J’attends qu’on m’autorise à prendre un chemin, une rue et un boulevard, pour aller jusqu’au parc, jusqu’à la maison, pour revoir une maman.

Ça urge. C’est l’épreuve la plus difficile de mon existence. Tout se bouscule dans ma tête. Tout m’écrase. J’étouffe.

Confiné dans un CHSLD à 47 ans… Je suis votre fils. Votre frère. Votre neveu. Votre cousin. Votre ami. Votre amoureux. Je l’ai été. J’aurais aimé. J’aurais pu.

Au jour 34 du confinement de l’être confiné

Première sortie avec pas d’bottes d’manteau d’foulard d’mitaines d’tuque.

Y avait une baie vitrée devant mes yeux, y avait des arbres dans la vitre.

Y avait l’horizon derrière les arbres, y avait des lignes de fuite dans l’horizon.

Une fuite du CHSLD avec pas d’bottes d’manteau d’foulard d’mitaines d’tuque n’est malheureusement pas encore à l’horizon.

Au jour 15 du confinement de l’être confiné

J’ai rejoint les fenêtres vers 11 heures 15.

À la première devant moi, j’ai ouvert un livre. Le logiciel a affiché la quarante-cinquième page de Rue des Boutiques obscures. Ça faisait longtemps que je remettais toujours à plus tard la lecture de l’œuvre de Patrick Modiano. Je ne crois pas que j’en lirai l’intégralité, j’ai choisi cinq romans.

Pendant le confinement, j’ai pris la résolution de lire surtout le jour. Je lis peu et lentement.

Durant la soirée d’hier et pendant la nuit il a neigé. J’ai vu souffler le vent et tomber la neige à la deuxième fenêtre. Très tôt ce matin, j’ai demandé qu’on l’ouvre.

J’ai lu à la première fenêtre en essayant de ne pas être distrait par ce qui pouvait s’y afficher et par le vent qui entrait par la deuxième fenêtre. J’ai lu jusqu’à la cinquante-cinquième page puis j’ai dîné.

J’avais à peine terminé de manger quand j’ai été aspiré par la deuxième fenêtre.

* [Tâche à traiter]:
Reproduisez mot pour mot le segment du journal de confinement qui va de « Y avait une » jusqu’à « fuite dans l’horizon. ». Les enregistrements ne jouent aucun rôle ici.

* [Données fournies]:
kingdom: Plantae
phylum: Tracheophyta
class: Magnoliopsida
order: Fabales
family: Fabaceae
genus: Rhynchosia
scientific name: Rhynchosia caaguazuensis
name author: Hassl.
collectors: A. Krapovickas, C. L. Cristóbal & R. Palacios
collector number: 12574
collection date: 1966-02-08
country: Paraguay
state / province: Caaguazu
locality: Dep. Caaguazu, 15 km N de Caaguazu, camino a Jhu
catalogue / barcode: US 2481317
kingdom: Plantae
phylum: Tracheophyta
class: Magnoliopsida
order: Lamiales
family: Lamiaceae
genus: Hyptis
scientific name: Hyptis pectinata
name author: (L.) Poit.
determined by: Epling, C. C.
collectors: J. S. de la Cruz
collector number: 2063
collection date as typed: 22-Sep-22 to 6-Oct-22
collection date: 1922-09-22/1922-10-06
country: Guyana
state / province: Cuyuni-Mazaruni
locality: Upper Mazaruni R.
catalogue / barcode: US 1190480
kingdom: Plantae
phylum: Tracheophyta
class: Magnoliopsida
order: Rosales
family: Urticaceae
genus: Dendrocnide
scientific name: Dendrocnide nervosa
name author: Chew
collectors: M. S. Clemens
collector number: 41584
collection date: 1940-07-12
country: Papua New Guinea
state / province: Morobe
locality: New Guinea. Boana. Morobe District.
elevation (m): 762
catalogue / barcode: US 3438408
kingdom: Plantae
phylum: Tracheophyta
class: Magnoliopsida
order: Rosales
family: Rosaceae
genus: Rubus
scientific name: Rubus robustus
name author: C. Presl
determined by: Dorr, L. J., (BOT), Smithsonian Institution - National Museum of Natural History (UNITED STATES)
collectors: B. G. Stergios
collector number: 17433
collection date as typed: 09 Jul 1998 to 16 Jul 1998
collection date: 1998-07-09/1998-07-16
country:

* [Réponse attendue]:
Y avait une baie vitrée devant mes yeux, y avait des arbres dans la vitre.

Y avait l’horizon derrière les arbres, y avait des lignes de fuite dans l’horizon.